I had a discussion recently with a young friend of mine about the possibility that I might be reborn as a tree

:-)

He was exasperated that a sentient, intellectually able individual such as myself might believe in the concept of the soul. It was only after much coaxing and cajoling that he was prepared to say that IF it were possible to be reborn [and this was a massive IF, relying as it did on a totally irrational and fallacious concept], then he might like to be reborn as a whale! During our debate it was clear that he drew no distinction between his intellect/thinking and who he was as a being. He literally believed that He Thought Therefore He Was. ‘My thinking is my being’

I was trying to get him to explore what happens when thinking is ‘turned down’ as for instance during the act of meditation. What happens before the development of formal operational thinking in a young child?

For me there is a clear duality in my being –the thoughts that I have and the being that I am. The thoughts and actions I am engaged in may be tools of expression for my soul or may be a chattering distraction from who I am. To imagine that my thoughts and actions constitute who I am would be like saying that the computer VDU screen IS the computer and that when it is switched off the computer no longer exists!

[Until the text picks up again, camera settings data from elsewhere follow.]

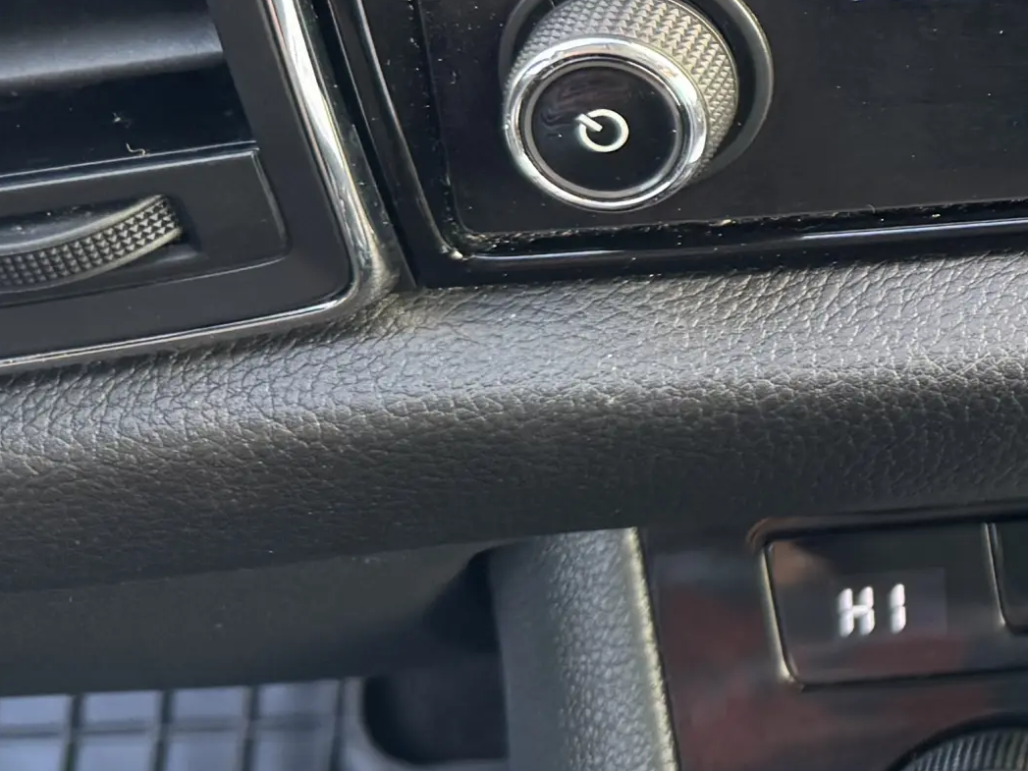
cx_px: 1742
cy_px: -131
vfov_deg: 16.2
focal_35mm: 88
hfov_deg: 18.4
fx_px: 2613
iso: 160
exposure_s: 1/121
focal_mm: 6.76
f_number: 1.78
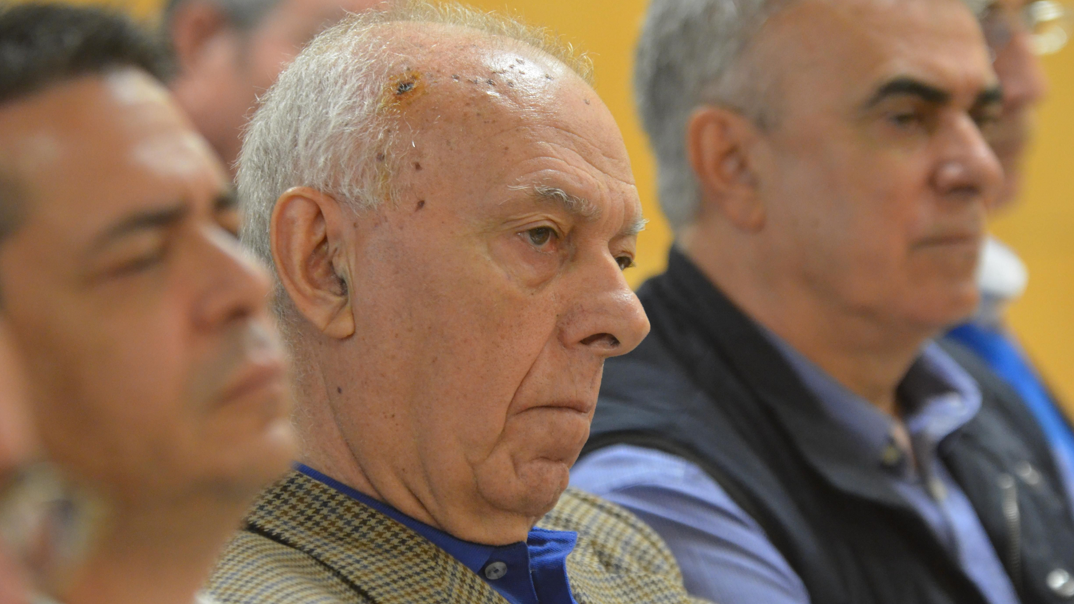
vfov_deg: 4.4
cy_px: 340
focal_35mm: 276
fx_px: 7847
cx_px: 536
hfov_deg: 7.8
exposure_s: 1/100
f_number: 3.5
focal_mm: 175
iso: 2500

Ok so my advice for this week- for the improvement of your soul- is to demonstrate to yourself fist of all that it exists. Experiment a little with your thoughts and see if you can just turn them down. Take some time out, maybe 5 or 10 minutes and say ‘I will see what happens when I let go of my thinking’. Make sure that you won’t be disturbed. Find somewhere to sit comfortably. Close your eyes and imagine a very large tree by the side of a gently flowing river. As a thought arises in your mind imagine that it is a leaf on the tree falling into the river and being carried away. Each new thought becomes a falling leaf and is carried away.

Now ask: Did you cease to exist just then or was your existence enhanced?